Taking with me a white man and an Indian, I start on a climb to the summit of the Pouns-a′-gunt Plateau, which rises above us on the east. Our way, for a mile or more, is over a great peat bog, that trembles under our feet, and now and then a mule sinks through the broken turf, and we are compelled to pull it out with ropes.

Passing the bog, our way is up a gulch, at the foot of the Pink Cliffs, which form the escarpment, or wall, of the great plateau. Soon we leave the gulch, and climb a long ridge, which winds around to the right toward the summit of the great table.

Two hours’ riding, climbing, and clambering brings us near the top. We look below, and see clouds drifting up from the south, and rolling tumultuously toward the foot of the cliffs, beneath us. Soon, all the country below is covered with a sea of vapor—a billowy, raging, noiseless sea—and as the vapory flood still rolls up from the south, great waves dash against the foot of the cliffs and roll back; another tide comes in, is hurled back, and another and another, lashing the cliffs until the fog rises to the summit, and covers us all.

There is a heavy pine and fir forest above, beset with dead and fallen timber, and we make our way through the undergrowth to the east.

It rains! The clouds discharge their moisture in torrents, and we make for ourselves shelters of boughs, which are soon abandoned, and we stand shivering by a great fire of pine logs and boughs, which we have kindled, but which the pelting storm half extinguishes.

One, two, three, four hours of the storm, and at last it partially abates.

During this time our animals, which we have turned loose, have sought for themselves shelter under the trees, and two of them have wandered away beyond our sight.
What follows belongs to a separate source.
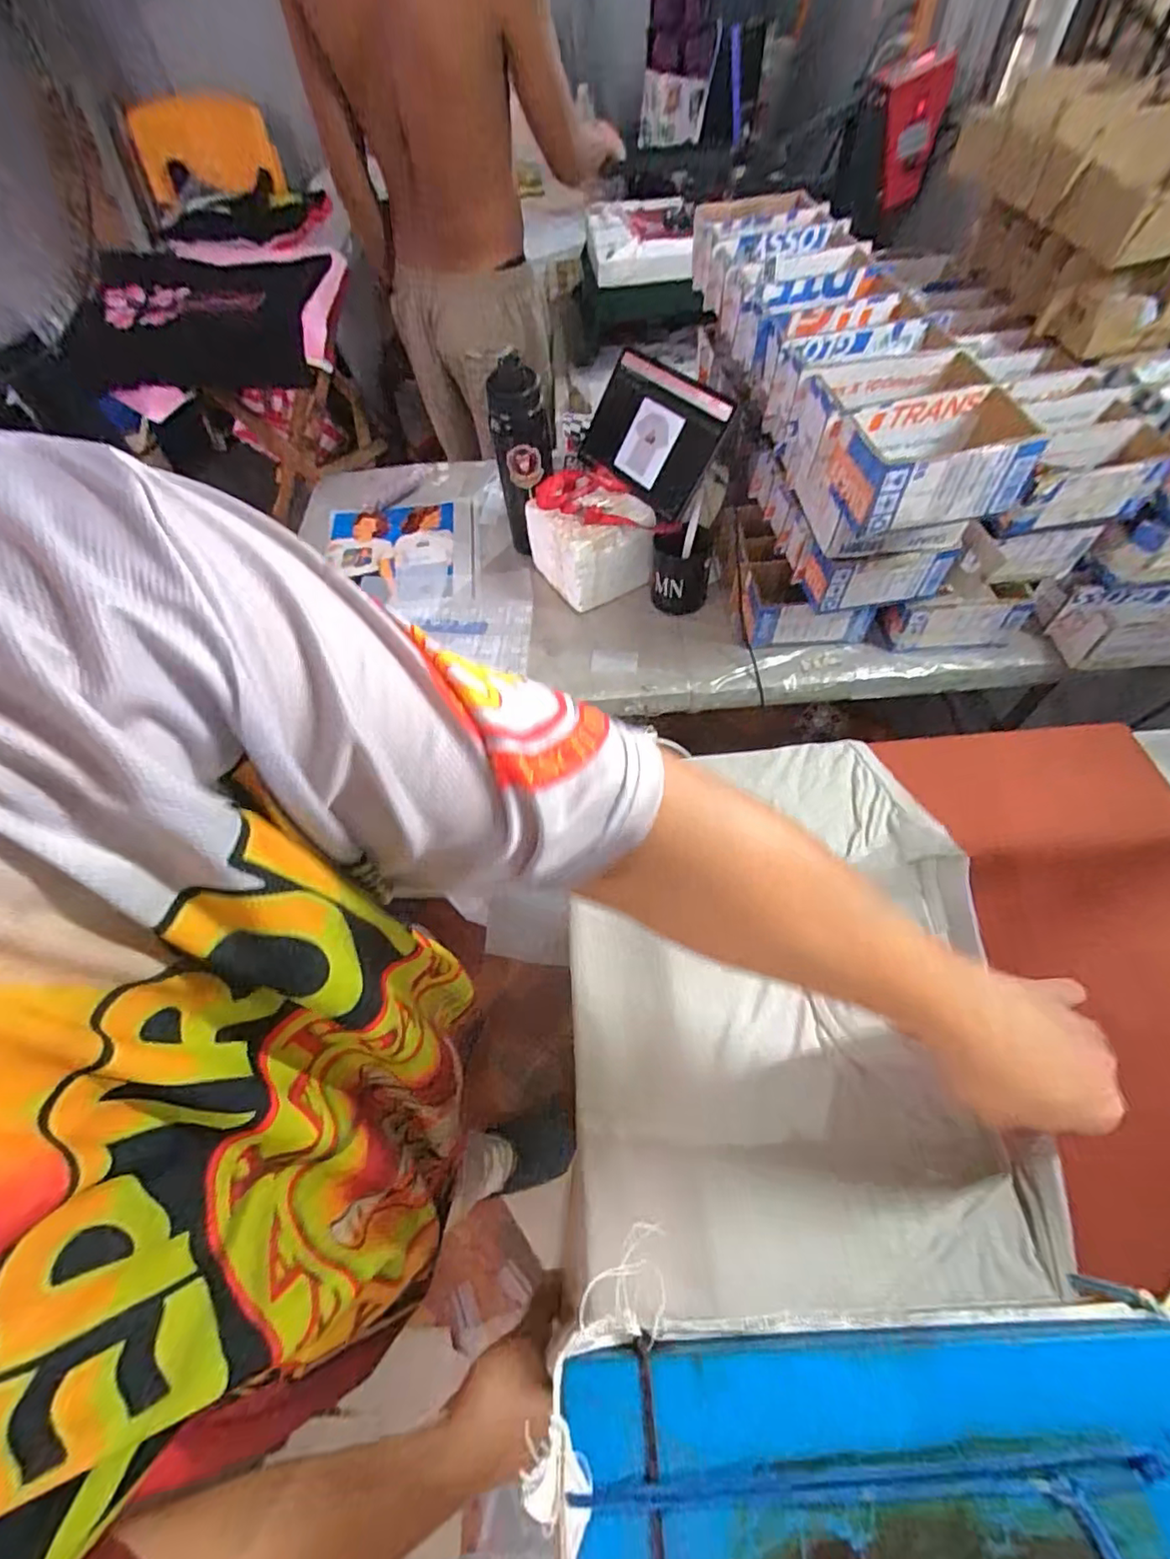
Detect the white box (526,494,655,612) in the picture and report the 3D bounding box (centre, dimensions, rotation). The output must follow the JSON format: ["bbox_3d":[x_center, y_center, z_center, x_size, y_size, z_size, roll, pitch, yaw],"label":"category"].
[{"bbox_3d":[0.013,-0.336,0.855,0.144,0.116,0.148,-27,62,-12],"label":"white box"}]

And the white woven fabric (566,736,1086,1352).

I go out to follow their tracks, and come near to the brink of a ledge of rocks, which, in the fog and mist, I suppose to be a little ridge, and I look for a way by which I can go down. Standing just here, there is a rift made in the fog below, by some current or blast of wind, which reveals an almost bottomless abyss. I look from the brink of a great precipice of more than two thousand feet; but, through the mist, the forms below are half obscured, and all reckoning of distance is lost, and it seems ten thousand feet, ten miles—any distance the imagination desires to make it.

Catching our animals, we return to the camp. We find that the little streams which come down from the plateau are greatly swollen, but at camp they have had no rain. The clouds which drifted up from the south, striking against the plateau, were lifted up into colder regions, and discharged their moisture on the summit, and against the sides of the plateau, but there was no rain in the valley below.

September 9.—We make a fair start this morning, from the beautiful meadow at the head of the Kanab, and cross the line of little hills at the headwaters of the Rio Virgen, and pass, to the south, a pretty valley, and at ten o’clock come to the brink of a great geographic bench—a line of cliffs. Behind us are cool springs, green meadows, and forest clad slopes; below us, stretching to the south, until the world is lost in blue haze, is a painted desert; not a desert plain, but a desert of rocks, cut by deep gorges, and relieved by towering cliffs and pinnacled rocks—naked rocks, brilliant in the sunlight.

By a difficult trail, we make our way down the basaltic ledge, through which innumerable streams here gather into a little river, running in a deep cañon. The river runs close to the foot of the cliffs, on the right hand side, and the trail passes along to the right. At noon we rest, and our animals feed on luxuriant grass.